Katarzyna Strusińska (born 23 November 1987 in Ciechanów, Poland), known professionally as Kasia Struss, is a Polish model. Vogue Paris named her one of the top 30 models of the 2000s decade. Throughout her whole career she has appeared on 12 Vogue covers, 1 of them being Vogue Italia and has walked 422 runway shows.

==Career==
Struss was discovered in 2005 by a local talent scout after sending her pictures to a local Polish teen magazine. She went on to finish high school in her home town of Ciechanów before signing with an agency called Avant Management. Avant has been Kasia’s mother agency for over 10 years. Style.com ranked her as one of the top 10 newcomers of that season. Struss has appeared in various magazines, including Vogue, Numéro, W, V, Dazed & Confused, and Ten Magazine.
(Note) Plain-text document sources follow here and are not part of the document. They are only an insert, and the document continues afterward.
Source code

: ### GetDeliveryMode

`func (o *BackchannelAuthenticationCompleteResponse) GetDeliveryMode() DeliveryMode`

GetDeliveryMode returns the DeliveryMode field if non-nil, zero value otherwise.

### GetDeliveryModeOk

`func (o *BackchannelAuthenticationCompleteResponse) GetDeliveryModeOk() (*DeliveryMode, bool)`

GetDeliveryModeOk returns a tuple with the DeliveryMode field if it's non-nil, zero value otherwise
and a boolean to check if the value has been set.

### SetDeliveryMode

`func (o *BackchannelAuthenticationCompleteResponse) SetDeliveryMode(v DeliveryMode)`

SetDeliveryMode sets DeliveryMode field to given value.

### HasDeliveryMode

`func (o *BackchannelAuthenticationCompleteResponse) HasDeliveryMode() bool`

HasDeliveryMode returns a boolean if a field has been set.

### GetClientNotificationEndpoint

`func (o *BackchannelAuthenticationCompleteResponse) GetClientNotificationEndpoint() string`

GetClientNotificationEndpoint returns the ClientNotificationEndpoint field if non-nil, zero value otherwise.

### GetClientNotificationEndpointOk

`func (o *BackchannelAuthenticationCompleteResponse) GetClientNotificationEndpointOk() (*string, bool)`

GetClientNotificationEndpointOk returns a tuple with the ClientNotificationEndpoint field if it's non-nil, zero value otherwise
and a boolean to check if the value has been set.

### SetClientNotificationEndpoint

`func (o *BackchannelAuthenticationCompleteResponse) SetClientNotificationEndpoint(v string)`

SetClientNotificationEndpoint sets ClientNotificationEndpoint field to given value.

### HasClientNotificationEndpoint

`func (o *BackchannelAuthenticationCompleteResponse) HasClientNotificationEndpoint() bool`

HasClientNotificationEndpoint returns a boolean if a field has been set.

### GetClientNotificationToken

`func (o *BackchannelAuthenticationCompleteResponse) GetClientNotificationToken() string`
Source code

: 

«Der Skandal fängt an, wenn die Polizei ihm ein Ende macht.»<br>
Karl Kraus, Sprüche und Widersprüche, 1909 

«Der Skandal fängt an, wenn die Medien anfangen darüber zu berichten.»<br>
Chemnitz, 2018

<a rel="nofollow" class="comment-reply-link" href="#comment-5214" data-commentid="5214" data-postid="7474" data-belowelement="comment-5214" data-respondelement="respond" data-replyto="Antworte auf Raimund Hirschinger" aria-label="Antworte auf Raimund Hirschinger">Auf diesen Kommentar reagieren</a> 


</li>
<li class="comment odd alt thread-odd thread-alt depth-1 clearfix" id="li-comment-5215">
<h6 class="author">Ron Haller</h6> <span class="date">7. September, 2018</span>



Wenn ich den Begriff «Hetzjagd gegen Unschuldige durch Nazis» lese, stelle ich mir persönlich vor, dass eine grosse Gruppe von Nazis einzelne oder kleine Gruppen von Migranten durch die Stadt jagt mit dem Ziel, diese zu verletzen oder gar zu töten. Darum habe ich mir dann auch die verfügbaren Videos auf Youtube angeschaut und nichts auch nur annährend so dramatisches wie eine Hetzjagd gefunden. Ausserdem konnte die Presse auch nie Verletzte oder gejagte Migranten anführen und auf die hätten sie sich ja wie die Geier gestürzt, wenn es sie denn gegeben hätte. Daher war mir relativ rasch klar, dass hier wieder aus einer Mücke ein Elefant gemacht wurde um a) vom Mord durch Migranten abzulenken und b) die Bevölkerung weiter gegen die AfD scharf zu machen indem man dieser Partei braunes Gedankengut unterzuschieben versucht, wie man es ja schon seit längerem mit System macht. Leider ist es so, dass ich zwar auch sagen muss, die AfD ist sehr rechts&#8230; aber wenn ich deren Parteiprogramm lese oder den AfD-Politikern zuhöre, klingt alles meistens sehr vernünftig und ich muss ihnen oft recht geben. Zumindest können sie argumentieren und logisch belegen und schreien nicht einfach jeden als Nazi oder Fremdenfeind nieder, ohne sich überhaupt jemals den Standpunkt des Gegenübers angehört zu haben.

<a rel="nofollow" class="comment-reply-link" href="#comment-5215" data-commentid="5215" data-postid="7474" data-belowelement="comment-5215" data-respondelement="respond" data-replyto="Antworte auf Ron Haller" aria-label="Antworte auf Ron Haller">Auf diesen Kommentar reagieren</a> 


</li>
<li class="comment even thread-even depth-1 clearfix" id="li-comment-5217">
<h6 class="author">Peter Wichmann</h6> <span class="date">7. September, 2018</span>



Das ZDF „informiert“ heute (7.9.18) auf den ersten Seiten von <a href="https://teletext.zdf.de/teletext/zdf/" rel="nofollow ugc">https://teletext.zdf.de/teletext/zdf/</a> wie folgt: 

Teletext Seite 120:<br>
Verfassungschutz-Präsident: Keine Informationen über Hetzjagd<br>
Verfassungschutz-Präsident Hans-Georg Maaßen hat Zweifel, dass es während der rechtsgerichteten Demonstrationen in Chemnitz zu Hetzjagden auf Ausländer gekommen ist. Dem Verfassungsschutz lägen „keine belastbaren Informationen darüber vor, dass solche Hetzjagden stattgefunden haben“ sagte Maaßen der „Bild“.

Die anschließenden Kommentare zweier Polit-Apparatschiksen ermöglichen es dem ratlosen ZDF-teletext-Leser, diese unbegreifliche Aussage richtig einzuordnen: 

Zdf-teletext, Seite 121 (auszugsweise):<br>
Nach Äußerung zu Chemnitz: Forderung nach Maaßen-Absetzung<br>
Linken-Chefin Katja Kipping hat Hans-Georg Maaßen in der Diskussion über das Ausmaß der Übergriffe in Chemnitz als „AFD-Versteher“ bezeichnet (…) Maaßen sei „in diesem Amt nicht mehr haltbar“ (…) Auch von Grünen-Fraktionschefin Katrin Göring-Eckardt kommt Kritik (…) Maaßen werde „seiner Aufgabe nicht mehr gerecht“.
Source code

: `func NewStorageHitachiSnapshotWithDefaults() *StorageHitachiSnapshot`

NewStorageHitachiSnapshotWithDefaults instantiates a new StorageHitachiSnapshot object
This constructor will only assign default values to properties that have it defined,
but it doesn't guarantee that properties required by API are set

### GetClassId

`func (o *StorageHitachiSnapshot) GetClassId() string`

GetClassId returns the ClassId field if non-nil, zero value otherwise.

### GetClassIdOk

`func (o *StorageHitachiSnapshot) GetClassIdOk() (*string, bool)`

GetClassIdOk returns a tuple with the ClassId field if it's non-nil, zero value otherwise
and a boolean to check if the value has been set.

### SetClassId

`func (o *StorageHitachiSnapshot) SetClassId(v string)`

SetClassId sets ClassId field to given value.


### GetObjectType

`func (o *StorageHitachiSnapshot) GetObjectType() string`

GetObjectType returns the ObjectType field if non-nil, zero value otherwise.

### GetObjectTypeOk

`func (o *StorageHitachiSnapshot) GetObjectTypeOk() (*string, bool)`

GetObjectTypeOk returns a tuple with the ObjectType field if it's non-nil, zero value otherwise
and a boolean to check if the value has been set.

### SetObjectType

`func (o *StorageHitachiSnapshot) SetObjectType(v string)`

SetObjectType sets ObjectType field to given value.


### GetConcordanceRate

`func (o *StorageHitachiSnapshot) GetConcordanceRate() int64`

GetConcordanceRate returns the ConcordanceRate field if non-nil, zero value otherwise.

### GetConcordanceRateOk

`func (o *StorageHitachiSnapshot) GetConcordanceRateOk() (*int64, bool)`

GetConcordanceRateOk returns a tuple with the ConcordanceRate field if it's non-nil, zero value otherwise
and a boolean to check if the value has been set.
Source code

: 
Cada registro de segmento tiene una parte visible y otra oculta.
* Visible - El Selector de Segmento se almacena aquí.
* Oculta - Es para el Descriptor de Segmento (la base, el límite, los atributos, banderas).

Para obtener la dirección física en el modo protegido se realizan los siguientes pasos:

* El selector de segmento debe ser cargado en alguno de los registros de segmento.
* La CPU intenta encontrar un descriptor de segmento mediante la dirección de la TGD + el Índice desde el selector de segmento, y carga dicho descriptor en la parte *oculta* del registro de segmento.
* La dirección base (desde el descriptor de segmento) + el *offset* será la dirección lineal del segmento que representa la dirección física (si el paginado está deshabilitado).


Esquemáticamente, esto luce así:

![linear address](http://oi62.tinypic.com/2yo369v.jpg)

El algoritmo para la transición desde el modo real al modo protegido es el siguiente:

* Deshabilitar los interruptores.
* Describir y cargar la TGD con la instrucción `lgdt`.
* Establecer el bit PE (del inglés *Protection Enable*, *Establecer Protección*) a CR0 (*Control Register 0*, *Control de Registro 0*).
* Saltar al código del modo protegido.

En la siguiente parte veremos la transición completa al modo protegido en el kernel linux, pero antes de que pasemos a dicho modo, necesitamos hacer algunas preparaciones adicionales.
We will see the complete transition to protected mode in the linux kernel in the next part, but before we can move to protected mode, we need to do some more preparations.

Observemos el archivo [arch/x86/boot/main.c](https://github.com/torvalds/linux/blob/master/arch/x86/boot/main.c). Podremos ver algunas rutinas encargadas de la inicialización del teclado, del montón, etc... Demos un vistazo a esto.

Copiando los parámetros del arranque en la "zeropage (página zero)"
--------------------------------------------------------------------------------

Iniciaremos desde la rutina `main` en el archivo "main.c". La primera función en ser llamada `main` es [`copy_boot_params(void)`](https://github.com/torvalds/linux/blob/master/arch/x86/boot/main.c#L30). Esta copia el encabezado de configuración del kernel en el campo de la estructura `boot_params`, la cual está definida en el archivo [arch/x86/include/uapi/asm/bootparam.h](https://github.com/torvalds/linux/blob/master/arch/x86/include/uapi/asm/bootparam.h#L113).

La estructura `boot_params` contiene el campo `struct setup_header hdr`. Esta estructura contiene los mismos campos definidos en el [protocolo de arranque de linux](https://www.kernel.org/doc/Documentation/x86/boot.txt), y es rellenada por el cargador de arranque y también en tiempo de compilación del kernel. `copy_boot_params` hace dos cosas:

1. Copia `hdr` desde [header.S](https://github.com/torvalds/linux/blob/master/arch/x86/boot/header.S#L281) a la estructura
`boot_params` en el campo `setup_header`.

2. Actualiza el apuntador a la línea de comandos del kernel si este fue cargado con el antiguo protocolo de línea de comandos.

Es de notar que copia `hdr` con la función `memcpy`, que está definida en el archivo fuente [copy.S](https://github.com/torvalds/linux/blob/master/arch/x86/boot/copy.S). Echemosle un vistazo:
She has walked the runway for Marc Jacobs, Viktor & Rolf, John Galliano, Versace, Kenzo, Diesel, DKNY, Burberry Prorsum, Louis Vuitton, Alessandro Dell'Acqua, Sonia Rykiel, Gareth Pugh, Julien Macdonald, Victoria's Secret and many more. In 2007/2008, Struss opened shows for Nina Ricci, Dries Van Noten, Doo.Ri, Giambattista Valli, PHI, Costume National, Balenciaga, Yves Saint Laurent, Jil Sander, Sinha Stanic, Jill Stuart, Loewe, and Wunderkind, and closed shows for Jil Sander, Chloé, Giambattista Valli, Thakoon, Richard Chai, Christopher Kane, and Doo.Ri.
In the Spring/Summer fashion week 2010 she was the third most booked model, after Liu Wen and Constance Jablonski, who placed first and second respectively.

Struss has shot ad campaigns for Gucci, Dolce & Gabbana, Christian Dior, Valentino, Miu Miu, Hugo Boss, Costume National, Kenzo, Bottega Veneta, Alberta Ferretti, Chloé, Mulberry, Pringle of Scotland, Jil Sander, H&M, Express and Costume National.

In the Spring/Summer 2009 season, Struss and fellow model and friend Vlada Roslyakova were tied for walking the most shows that season, both of them walked 72 shows. Vogue Paris cited her in their "30 Models of the Decade".

She is currently considered an 'Industry Icon' on Models.com.

==Personal life==
She gave birth to a daughter, Alice, in August 2018 and now is currently staying in New York City.